Wird heute Nacht um 2:50 wiederholt.
Rennmaus hat geschrieben:
War es denn interessant? Es klingt zumindest total gut! Hät ich echt gern gesehen...
Ich fand es sehr interessant! Seltsamerweise waren viele Szenen, die wie eine Beschreibung einer Entwicklung waren, auch extrem berührend, aber eben alles andere als gefühsduselig. Wenn bspw. Temple Grandin zwanghaft ihre visuellen Ziele in die Realität umgesetzt hat, einfach weil sie nicht anders konnte, als zwanghaft zu agieren, es für sie keinen Plan B gab. Die Entwicklung und das Behalten können ihrer Squeeze Machine, das Eindringen in die Ranch, weil sie zu den Rindern musste, wie kommt man an einen Wackelpudding wenn man Angst hat vor automatischen Türen.

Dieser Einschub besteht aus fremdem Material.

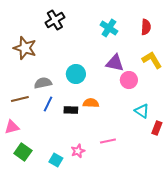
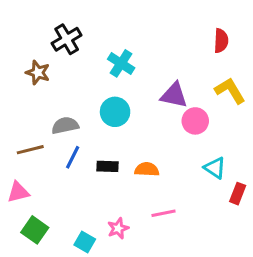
black cross: (55, 20) -> (67, 39), moved
cyan cross: (109, 28) -> (121, 63), moved
brown star: (25, 48) -> (38, 73), size x0.7
orange semicircle: (91, 103) -> (147, 169), moved

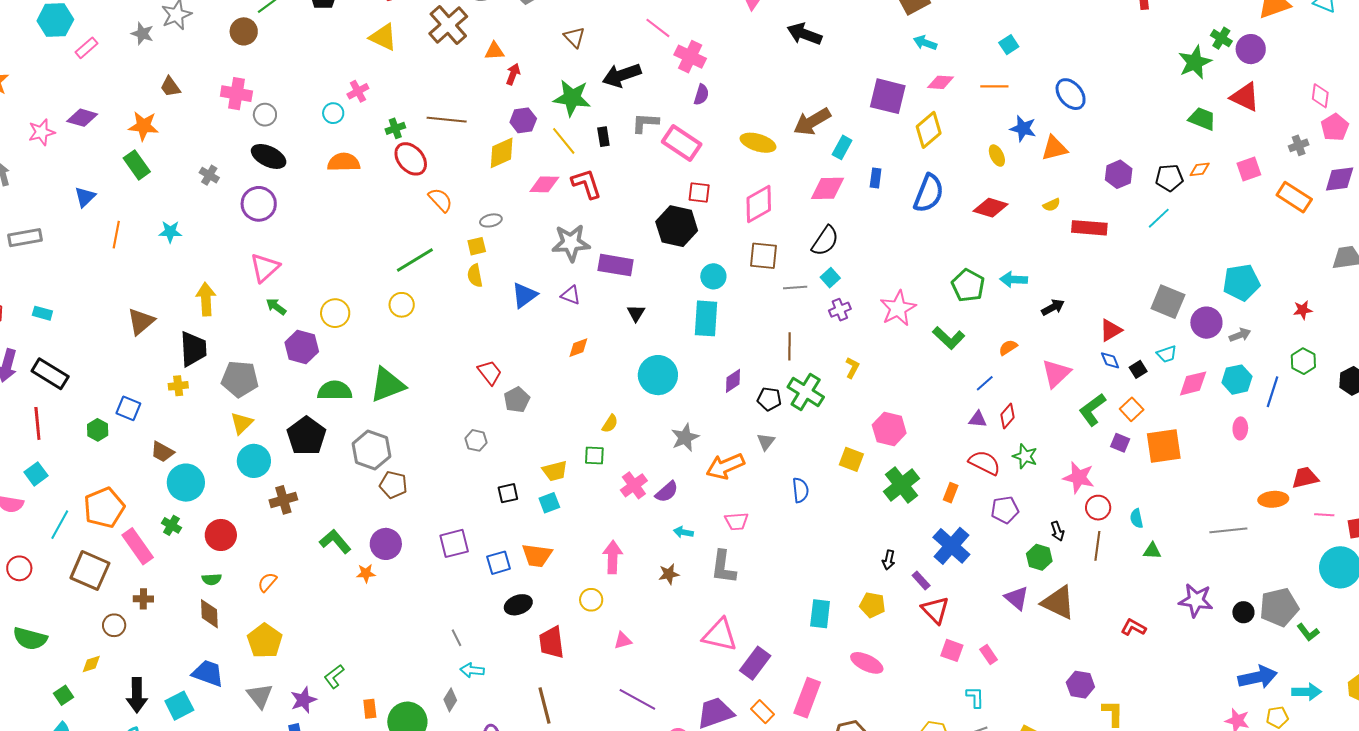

Wie stark ihre Familie und ihr erster Naturwissenschaftslehrer sich hinter ihre Entwicklung gestellt haben, obwohl Temple Grandin die Gefühle dahinter nicht verstehen konnte - eine Seltenheit in Familien. In der Regel wird Anderssein ausgegrenzt oder gar bestraft.
Das bildliche Denken und die Ängste von Autisten wurden für Leute wie mich mit "normalem" Frontallappen verständlich dargestellt, so dass ich besser verstehen kann, wie Tiere sehen und fühlen. Im Zusammenhang damit, wie nehmen Tiere Tod wahr.
Der Film hat mir auch einige Fragen beantwortet, die ich bei der Lektüre von "Ich sehe die Welt wie ein frohes Tier" nicht richtig verstanden habe. Wie sie das Verhalten der Rinder unter Stress denn nun konkret im Schlachthaus entstressen konnte. Besonders auch, warum sie die industrielle Massentierschlachtung "tiergerecht" optimiert hat statt das Ruder um 180° zu weniger Fleischkonsum umzuschwenken.